ROMA , 29 novembre, 2018 / 9:00 AM (ACI Stampa).-
Come si digiunava ai tempi di Gesù? Lo possiamo sapere leggendo il Talmud e in particolare il trattato Ta’anit che finalmente è stato tradotto in italiano ed è stato anche digitalizzato.
Il testo è il terzo dei più di 50 trattati del grande libro della sapienza ebraica che raccoglie il pensiero, le regole, il dibattito e le storia del Popolo Ebraico.
Da qualche anno il progetto Talmud ha messo insieme la forze di molti studiosi, del CNR, dell’ Ucei e della casa editrice “La Giuntina” per riproporre tutti i testi in italiano, una traduzione completa ed unificata.
Il Trattato Ta’anìt riguarda il digiuno rituale “esprime- come si legge nella introduzione del volume- la contrizione dell’ebreo di fronte a una disgrazia che ha colpito o minaccia di colpire la collettività o un singolo. È uno strumento di teshuvà, di ritorno al Signore. Con ciò l’uomo sancisce che quanto avviene non è casuale, bensì opera di Dio e conseguenza delle nostre azioni”.
Il volume è stato presentato alla Ambasciata Italiana presso la Santa Sedeil 27 novembre alla presenza di Gianfranco Di Segni, Coordinatore della traduzione; Noemi Di Segni, Presidente UCEI; Marco Bussetti, Ministro dell’Istruzione, dell’Università e della Ricerca; Massimo Inguscio, Presidente del CNR e Riccardo Di Segni, Rabbino Capo di Roma con Clelia Piperno, Direttore Progetto Talmud.
Sfogliando le pagine del Trattato Riccardo Di Segni ha messo a confronto alcune pagine del Vangelo con le indicazioni del Talmud, anche con espressioni che sono passate nel linguaggio comune come “attaccarsi al lembo del mantello” pratica raccontata nel Talmud. Il Talmud ad esempio ci indica che la maggior parte delle famiglie sacerdotali ai tempi di Gesù vivena nella zona di Gerico e così nella parabola del Buon Samaritano è normale aver inserito un sacerdote, perché era una strada comune per andare al Tempio.
Da parte del Ministro italiano è stato ribadito l’impegno culturale per dare spazio alla cultura ebraica italiana e al sacro. “ Il Talmud- ha detto- ci insegna che la verità appartiene a Dio” e questo impegno di traduzione è anche un modo per rimediare alla “vergogna incancellabile” delle leggi razziali.
Il Ta’anit fa comprendere al pio ebreo che il “digiuno rimarrebbe privo di significato se non fosse accompagnato dalla preghiera e dall’analisi scrupolosa del proprio operato, tutte componenti essenziali del processo di teshuvà”. Bello il racconto di Gianfranco Di segni che ha riportato i presenti nelle pagine dei racconti che fanno da sfondo alla norma, come quella che spiega come si deve pregare perché la preghiera non è magia.
“Si può guardare al trattato di Ta‘anìt con nostalgia per la perduta immediatezza nel rapporto con il divino- si legge nella introduzione-la correlazione così netta e diretta fra meriti e pioggia ovvero colpe e siccità ci sembra oggi appartenere a una dimensione lontana, propria di individui dalla statura non più eguagliabile; la dipendenza così forte dalla pioggia per la sopravvivenza, almeno per una parte della popolazione mondiale ivi compresa quella che risiede in Israele, appare storia passata.

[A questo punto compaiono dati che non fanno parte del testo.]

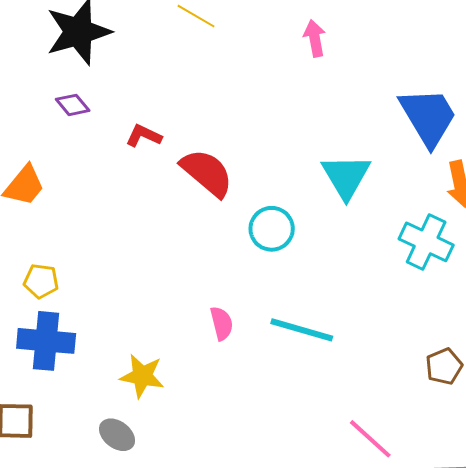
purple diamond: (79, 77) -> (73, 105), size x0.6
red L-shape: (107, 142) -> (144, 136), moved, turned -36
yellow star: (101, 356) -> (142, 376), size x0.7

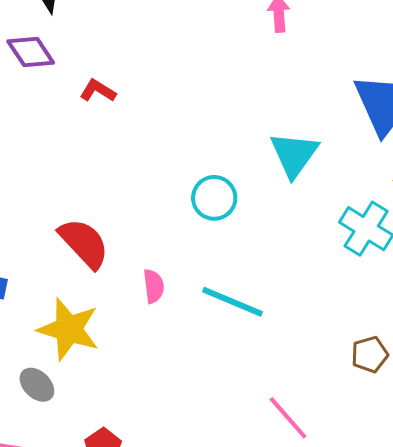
purple diamond: (73, 105) -> (31, 52), size x1.4
red semicircle: (207, 173) -> (84, 243), moved
yellow star: (142, 376) -> (69, 329), size x1.4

Oggi la giornata-tipo stabilita dai Maestri del Talmud per i digiuni non è più in uso. Ciò è evidentemente il frutto di una mutata percezione delle nostre capacità, come singoli e come comunità”.

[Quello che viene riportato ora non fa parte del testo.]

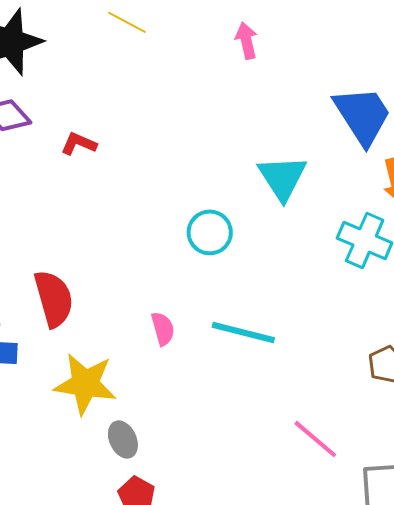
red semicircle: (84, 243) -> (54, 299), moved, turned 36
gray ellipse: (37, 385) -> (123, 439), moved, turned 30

Il Progetto Traduzione Talmud Babilonese ha come obiettivo la traduzione digitalizzata in lingua italiana del Talmud Babilonese, la traduzione commentata, con testo originale a fronte in lingua ebraica e aramaica, viene realizzata con strumenti avanzati di linguistica computazionale e l’utilizzo di un’applicazione creata ad hoc.